Ich gestand: „Ich kümmere mich momentan gar nicht um meinen Diabetes – ich mache wirklich GAR NICHTS und lasse alles über das DIY Closed-Loop System regeln. Das klappt mal gut, mal weniger gut. Ich müsste das Essen akribischer berechnen und meine Faktoren ändern!“ Meine Diabetologin musterte die Werte und Auswertungen: „Hmm, wenn sie von sich aus sagen, dass sie wieder mehr machen müssen, dann müssen sie es probieren. Aber wenn ich als Ärztin über ihre Werte schaue, kann ich ruhigen Gewissens sagen, dass wenn es so funktioniert, können sie meinetwegen erstmal so weitermachen!“
Das nahm ich direkt als Freifahrtsschein. Natürlich war nicht geplant, dass diese Phase ein Jahr oder länger dauert, aber hier bin ich nun und es hat sich nach wie vor nichts getan.
Herausforderung Mamasein mit Typ-1-Diabetes

Lotte läuft inzwischen, brabbelt ihre ersten Worte und hat schon eine richtige kleine Persönlichkeit. Es ist schön, all das mitanzusehen. Das Jahr ist so gerast und ich weiß wirklich nicht, wo die Zeit geblieben ist.
Es gab den ein oder anderen Moment, in dem ich den Diabetes verflucht habe. Wenn man eine Hypo hat, das Kind schreit und Hilfe benötigt und man einfach nichts tun kann. Dann ist es selbstverständlich eine so ausgewachsene Hypo, dass du minutenlang selbst hilflos danebensitzt und das Einzige was du deinem Kind anbieten kannst ist eine kaltschweißige, fahrige tätschelnde Hand. Da fühlt man sich als Mama wirklich hilflos. Zum Glück nicht lange und zum Glück kam das auch nur selten vor, aber diese zwei/drei Mal haben mich schon jetzt geprägt. Ich weiß, dass das noch öfter passieren wird.

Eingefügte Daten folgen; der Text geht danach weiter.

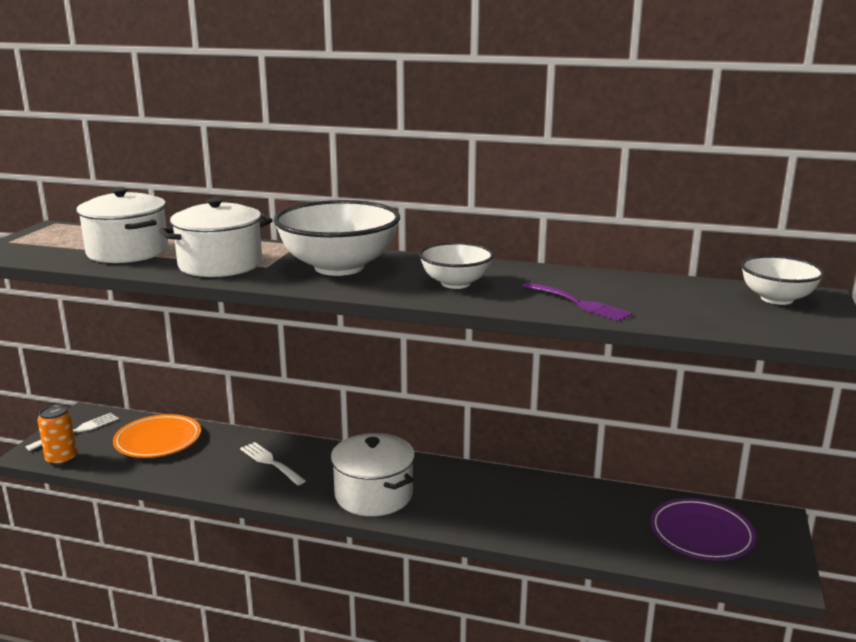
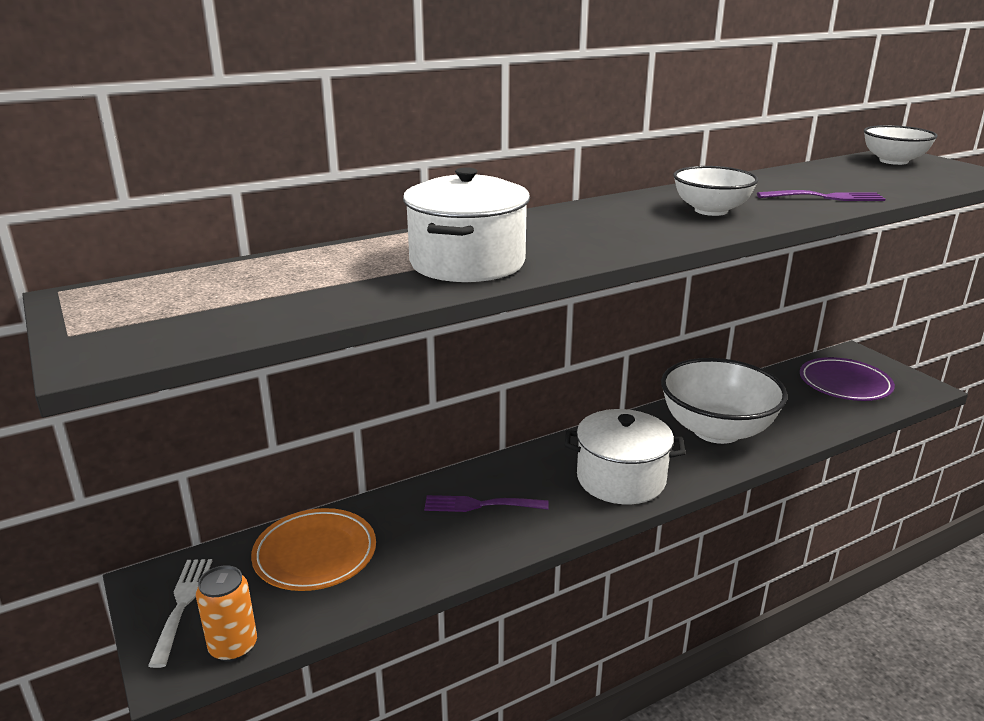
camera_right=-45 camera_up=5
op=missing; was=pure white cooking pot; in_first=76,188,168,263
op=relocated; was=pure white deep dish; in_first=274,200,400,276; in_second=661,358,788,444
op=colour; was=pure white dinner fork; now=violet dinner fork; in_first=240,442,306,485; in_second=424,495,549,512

Vielleicht muss mein Kind dann eher für mich da sein, ein seltsames Gefühl.
Auf der anderen Seite habe ich auch meinen Diabetes sträflichste vernachlässigt, wenn man wieder irgendwas passierte, was nicht warten konnte und eigentlich war ich gerade dabei einen neuen Sensor oder einen neuen Katheter zu setzen. Dann kommt eins nach dem anderen und Stunden später fällt einem ein: da war ja was! Der Wert Jenseits von Gut und Böse. Das ist mir zum Glück noch seltener passiert, aber ja, es ist passiert.
Wir sind alles nur Menschen, keine Roboter und ein Kind stellt einen vor neue Herausforderungen. Manchmal ist der Diabetes wie ein Kind, fordert Aufmerksamkeit und man muss sich kümmern, auch wenn einem selbst gerade die Kraft fehlt.
Auf der einen Seite bin ich froh darüber, was wir alles in diesem Jahr geschafft haben, denn das war eine Menge. Auf der anderen Seite wünsche ich mir manchmal mein neugeborenes Baby zurück. Manchmal habe ich sogar das Gefühl mit Kleinkind noch viel mehr an meine Grenzen zu kommen als mit Baby. Na ja, das wird die Zeit zeigen und man wächst ja bekanntlich an seinen Aufgaben.